Covalent immobilization of BSA onto the functionalized surface was achieved using standard carbodiimide coupling chemistry. Briefly, the carboxylic acid groups were activated with a 1:1 mixture of N-(3-dimethylaminopropyl)-N′-ethylcarbodiimide hydrochloride (EDC) and N-hydroxysuccinimide (NHS), followed by the injection of BSA (0.1 mg/mL in acetate buffer, pH 5.0). Non-reacted sites were blocked with 1 M ethanolamine (pH 8.5).
Interaction analyses were performed by injecting morin solutions at increasing concentrations, ranging from 50 to 500 µM, prepared in phosphate-buffered saline (PBS, pH 7.4) containing 5% (v/v) dimethyl sulfoxide (DMSO) to improve compound solubility. Sensorgrams were recorded in real time, and binding responses were referenced against control channels and buffer-only injections.
Equilibrium binding data were analyzed using Langmuir isotherm models to estimate the apparent association constant (Ka), dissociation constant (Kd), and maximum binding response (Rmax). Data fitting and kinetic analysis were performed using the instrument’s integrated software suite [19,20,21].

2.3. Photolysis and Scavenging of Hydroxyl Radical by Ultraviolet Radiation

To investigate the time-dependent degradation of morin under UV-induced photolysis and its reactivity with hydroxyl radicals, aqueous solutions of morin were prepared in 100 mM phosphate buffer (pH 7.4), either with or without bovine serum albumin (BSA). Morin was incorporated into the system by adding small aliquots of a stock solution in ethanol, ensuring the final ethanol concentration remained below 2% (v/v) to avoid solvent-induced effects on photoreactivity. Oxidative conditions were simulated by the addition of hydrogen peroxide to a final concentration of 0.5% (w/v), serving as a source of hydroxyl radicals upon UV activation. Each reaction mixture was vortexed to ensure homogeneity and subsequently transferred into 5 mL double-jacketed quartz cuvettes. The outer surface of each cuvette was coated with opaque black paint to prevent ambient light interference, except for a centrally located circular window (1 cm diameter) designed to permit focused irradiation. A circulating water bath maintained the cuvette temperature at 20 ± 0.5 °C. Photolysis was carried out using a high-power mercury UV lamp emitting at 254 nm. Samples were irradiated for predetermined time intervals, and aliquots were collected at each time point, immediately protected from light, and analyzed. Quantitative analysis of morin degradation and spectral changes associated with hydroxyl radical attack was performed using high-performance liquid chromatography with diode array detection (HPLC-DAD) and UV–visible spectrophotometry.

..........

• **WHAT IS NEEDED**
Continue the methods passage on morin and BSA from its last sentence. The listing that follows comes from a separate source.

..........

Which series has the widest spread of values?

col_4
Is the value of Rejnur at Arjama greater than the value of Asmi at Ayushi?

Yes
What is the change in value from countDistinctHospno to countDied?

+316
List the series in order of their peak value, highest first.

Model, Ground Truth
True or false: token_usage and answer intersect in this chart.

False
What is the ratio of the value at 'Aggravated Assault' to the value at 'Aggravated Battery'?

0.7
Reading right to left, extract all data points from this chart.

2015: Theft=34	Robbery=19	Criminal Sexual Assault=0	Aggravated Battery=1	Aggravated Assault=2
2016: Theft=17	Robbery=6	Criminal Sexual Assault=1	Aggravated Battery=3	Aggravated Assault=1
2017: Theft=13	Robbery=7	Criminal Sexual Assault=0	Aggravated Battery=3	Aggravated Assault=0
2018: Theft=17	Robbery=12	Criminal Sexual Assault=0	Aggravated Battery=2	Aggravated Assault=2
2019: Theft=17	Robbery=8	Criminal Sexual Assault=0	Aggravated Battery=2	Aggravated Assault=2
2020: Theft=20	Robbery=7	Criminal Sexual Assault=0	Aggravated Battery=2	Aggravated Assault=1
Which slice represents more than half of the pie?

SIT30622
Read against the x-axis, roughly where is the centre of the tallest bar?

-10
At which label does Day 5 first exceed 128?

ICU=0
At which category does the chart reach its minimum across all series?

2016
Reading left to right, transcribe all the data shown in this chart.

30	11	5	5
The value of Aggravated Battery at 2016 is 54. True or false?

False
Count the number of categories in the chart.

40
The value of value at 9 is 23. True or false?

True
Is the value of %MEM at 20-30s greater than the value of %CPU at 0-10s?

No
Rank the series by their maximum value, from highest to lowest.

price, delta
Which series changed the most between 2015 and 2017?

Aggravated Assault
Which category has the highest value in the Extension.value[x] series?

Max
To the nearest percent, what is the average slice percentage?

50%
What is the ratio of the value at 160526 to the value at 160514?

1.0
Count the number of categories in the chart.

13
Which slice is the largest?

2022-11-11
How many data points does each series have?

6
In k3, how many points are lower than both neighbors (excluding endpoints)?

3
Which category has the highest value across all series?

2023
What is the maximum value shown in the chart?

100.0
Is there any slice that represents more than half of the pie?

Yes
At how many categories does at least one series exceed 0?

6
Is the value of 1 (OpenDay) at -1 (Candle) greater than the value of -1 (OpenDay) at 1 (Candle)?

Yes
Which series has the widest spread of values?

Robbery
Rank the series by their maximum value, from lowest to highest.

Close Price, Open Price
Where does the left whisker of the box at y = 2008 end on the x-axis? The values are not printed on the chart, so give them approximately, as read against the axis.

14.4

..........

• **RESULT FOR THIS EXERCISE**
2.4. Circular Dichroism (CD) Spectroscopy

Circular dichroism (CD) spectra in the far-UV region (190–260 nm) were recorded to assess potential conformational changes in bovine serum albumin (BSA) induced by its interaction with morin and oxidative stress. Measurements were performed using a J-1500 CD spectropolarimeter (JASCO, Tokyo, Japan) equipped with a temperature-controlled cell holder maintained at 25 °C. Spectra were acquired using a 0.1 cm path length quartz cuvette. Each spectrum represents the average of three consecutive scans, recorded at a scanning speed of 100 nm/s with a response time of 1 s. The final BSA concentration was fixed at 2 μM, and samples were prepared at different BSA-to-morin molar ratios: 1:0 (control), 1:5, and 1:10. For oxidative conditions, hydrogen peroxide was added to a final concentration of 0.5% (w/v) to promote hydroxyl radical generation. All solutions were prepared in 10 mM phosphate buffer at pH 7.4 and allowed to equilibrate for 15 min before measurement. Spectra were corrected by subtracting the baseline of the corresponding buffer or hydrogen peroxide control solution. CD data were analyzed to assess secondary structural alterations of BSA in the presence of morin and under oxidative conditions [22,23,24].

2.5. Morin Analysis

A high-performance liquid chromatography (HPLC) method was developed and validated to quantify morin for the subsequent evaluation of encapsulation efficiency, drug loading capacity, physicochemical stability, photodegradation under ultraviolet (UV) exposure, and hydroxyl radical scavenging activity. Chromatographic analyses were conducted using a Shimadzu LC-20AT HPLC system (Shimadzu, Kyoto, Japan), equipped with a SIL-20A autosampler and an SPD-M20A photodiode array (PDA) detector. Separation was achieved on a C18 ODS Hypersil column (250 mm × 4.6 mm, 5 μm particle size; Agilent Technologies, Santa Clara, CA, USA). The mobile phase consisted of acetonitrile and 0.1% trifluoroacetic acid in water (30:70, v/v), delivered under isocratic conditions at a flow rate of 1.0 mL/min. The injection volume was set at 20 μL. Morin detection was performed at a wavelength of 360 nm using the PDA detector. The method was optimized to ensure adequate peak resolution, retention time reproducibility, and sensitivity for low-concentration samples. This analytical approach was employed throughout the study to monitor morin concentration in various experimental settings, including nanoparticle formulations and stability assays.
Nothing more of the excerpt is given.